Organizations should communicate company policies concerning workplace activities on the business network and monitoring measures in place to ensure workers stay on the straight and narrow. It’s also important to reveal what data will remain private to alleviate staff concerns. Two-thirds of employees who use their personal devices at work say that their workplace does not have a BYOD policy. Often instituting such a formal guideline is all employees need to ensure their online behavior meets company standards.
BYOD and Cloud Computing Cut Costs
Both bring your own device and cloud computing structures have the potential to save companies serious dollars. When both systems are employed, the savings to businesses are truly staggering.
It’s clear that BYOD saves a company from the outset, as they no longer need to spend money on employee devices. Employees will willingly spend an average of $965 on their devices and $734 on internet data plans.
The savings continue through the life of each device as the company is no longer required to spend money maintaining, supporting, or even repairing their workers’ laptops or smartphones. Add in the increased productivity, which some believe equals almost an extra hour each day, and studies suggest American companies can save as much as $3,150 for each employee every year.
New research shows that American and British firms instituting cloud computing systems reduced their infrastructure costs by 23 percent. These systems eliminate the need to make and distribute paper copies of documents, as employees can find digital versions online. This represents significant savings in paper and ink, as key documents often need to be revised and reprinted many times. The cost to businesses owning and running their own servers is also significantly more than that of utilizing a cloud. As the cloud manages infrastructure, businesses can also run efficiently with fewer information technology experts.
It’s clear that a company implementing both new technology trends has the potential to significantly lower its bottom line.
Cloud Computing Makes BYOD Work More Efficiently
When employees use company-provided devices, in some ways, life is easier for businesses. They know their employees’ computers will be on their desks in the morning, just where they left them at the end of the day before.
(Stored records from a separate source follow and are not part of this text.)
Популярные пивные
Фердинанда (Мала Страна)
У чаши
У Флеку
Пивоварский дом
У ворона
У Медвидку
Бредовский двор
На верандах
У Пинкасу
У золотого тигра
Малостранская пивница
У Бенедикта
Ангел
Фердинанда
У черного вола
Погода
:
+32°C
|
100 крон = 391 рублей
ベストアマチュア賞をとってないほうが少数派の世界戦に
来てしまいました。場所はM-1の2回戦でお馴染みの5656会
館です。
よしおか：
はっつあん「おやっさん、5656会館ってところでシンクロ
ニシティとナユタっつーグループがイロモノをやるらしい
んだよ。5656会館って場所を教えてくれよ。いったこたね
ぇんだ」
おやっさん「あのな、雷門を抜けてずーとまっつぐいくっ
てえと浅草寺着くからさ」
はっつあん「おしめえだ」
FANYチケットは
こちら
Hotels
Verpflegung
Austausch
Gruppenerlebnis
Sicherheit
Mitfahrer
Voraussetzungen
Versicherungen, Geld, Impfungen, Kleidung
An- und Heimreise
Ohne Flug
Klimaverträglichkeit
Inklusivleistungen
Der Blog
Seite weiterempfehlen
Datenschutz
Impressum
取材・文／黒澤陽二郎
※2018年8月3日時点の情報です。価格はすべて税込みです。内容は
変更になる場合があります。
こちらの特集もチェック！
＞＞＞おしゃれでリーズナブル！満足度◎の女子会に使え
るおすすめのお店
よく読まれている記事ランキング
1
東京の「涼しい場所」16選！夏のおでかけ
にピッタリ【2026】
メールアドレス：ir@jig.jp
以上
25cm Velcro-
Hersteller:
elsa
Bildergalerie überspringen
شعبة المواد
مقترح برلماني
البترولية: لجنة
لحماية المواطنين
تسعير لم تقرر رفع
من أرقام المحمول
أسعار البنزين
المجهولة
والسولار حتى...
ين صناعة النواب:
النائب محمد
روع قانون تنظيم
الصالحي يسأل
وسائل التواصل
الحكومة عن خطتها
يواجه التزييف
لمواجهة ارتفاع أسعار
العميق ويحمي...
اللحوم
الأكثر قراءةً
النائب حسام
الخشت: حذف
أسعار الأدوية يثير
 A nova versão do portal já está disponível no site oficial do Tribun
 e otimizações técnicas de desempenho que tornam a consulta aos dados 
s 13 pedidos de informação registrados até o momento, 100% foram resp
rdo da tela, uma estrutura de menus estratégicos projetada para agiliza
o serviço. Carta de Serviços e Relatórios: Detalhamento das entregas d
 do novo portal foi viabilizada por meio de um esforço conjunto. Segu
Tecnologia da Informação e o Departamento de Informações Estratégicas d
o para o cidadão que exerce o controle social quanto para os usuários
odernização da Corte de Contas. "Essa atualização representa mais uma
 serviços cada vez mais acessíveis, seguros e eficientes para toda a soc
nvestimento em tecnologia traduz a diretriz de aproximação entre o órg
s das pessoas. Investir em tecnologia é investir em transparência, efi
There’s no danger of an employee forgetting to bring their laptop, or having it stolen on the subway.
Despite these concerns, it seems bring your own device workplace models are here to stay. Employees love using their own computers and smartphones, and happy employees are productive employees. Companies know this, with 70 percent of those surveyed believing a BYOD model can improve the productivity of their workforce.
Cloud computing can help workplaces deal with potential disruptions. Should a worker’s preferred device become lost, stolen, or inoperable, they can simply start working on another machine. With all vital data stored on the cloud, this process is seamless.
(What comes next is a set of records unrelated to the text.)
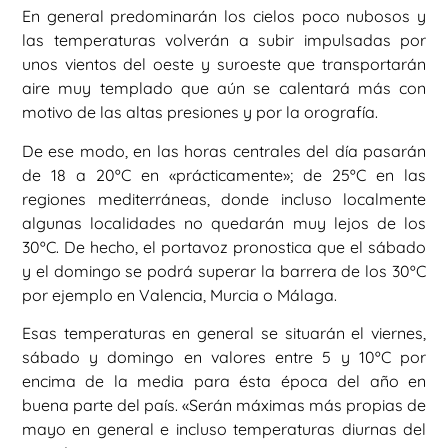
En general predominarán los cielos poco nubosos y
las temperaturas volverán a subir impulsadas por
unos vientos del oeste y suroeste que transportarán
aire muy templado que aún se calentará más con
motivo de las altas presiones y por la orografía.
De ese modo, en las horas centrales del día pasarán
de 18 a 20ºC en «prácticamente»; de 25ºC en las
regiones mediterráneas, donde incluso localmente
algunas localidades no quedarán muy lejos de los
30ºC. De hecho, el portavoz pronostica que el sábado
y el domingo se podrá superar la barrera de los 30ºC
por ejemplo en Valencia, Murcia o Málaga.
Esas temperaturas en general se situarán el viernes,
sábado y domingo en valores entre 5 y 10ºC por
encima de la media para ésta época del año en
buena parte del país. «Serán máximas más propias de
mayo en general e incluso temperaturas diurnas del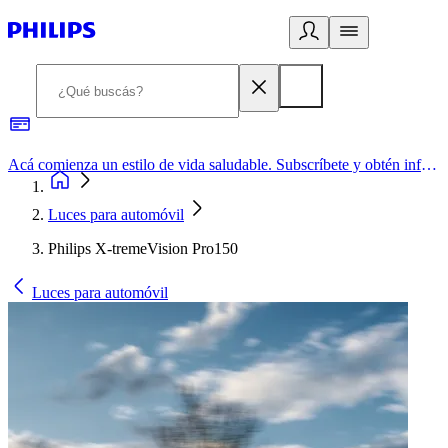
Acá comienza un estilo de vida saludable. Subscríbete y obtén información de primera mano
Luces para automóvil
Philips X-tremeVision Pro150
Luces para automóvil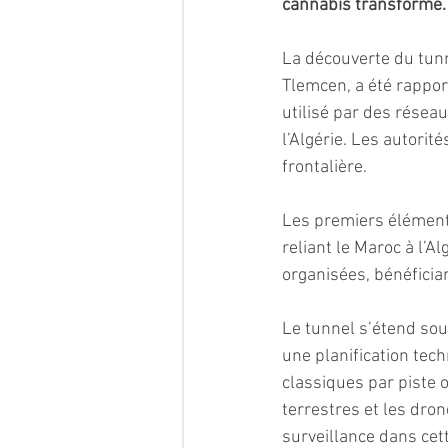
cannabis transformé.
La découverte du tunne
Tlemcen, a été rappor
utilisé par des résea
l’Algérie. Les autori
frontalière.
Les premiers éléments
reliant le Maroc à l’A
organisées, bénéficia
Le tunnel s’étend sous
une planification tec
classiques par piste o
terrestres et les dron
surveillance dans cet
Cloud Computing Can Make Desktop Virtualization Possible
Currently, workplaces typically use cloud storage to house key corporate files, folders, and documents. However, in time, forecasters believe we’ll see entire workspaces housed on the cloud. An employee’s device would become simply a terminal for connecting to the cloud-based desktop. A worker would simply enter in his log-in details and become instantly connected to your work desktop.
As nothing would be stored locally, security would be virtually assured. Since an employee would need to log in to the system to work, his employer could feel confident his work hours were spent on business-related tasks. And when he moved on to a new position, his boss could feel confident he wasn’t taking company documents with him. He’d simply take his preferred device to your next role, and receive new log-in details to access his new company’s system.
By embracing the latest technology trends of BYOD and cloud computing, businesses can enjoy all these benefits and more.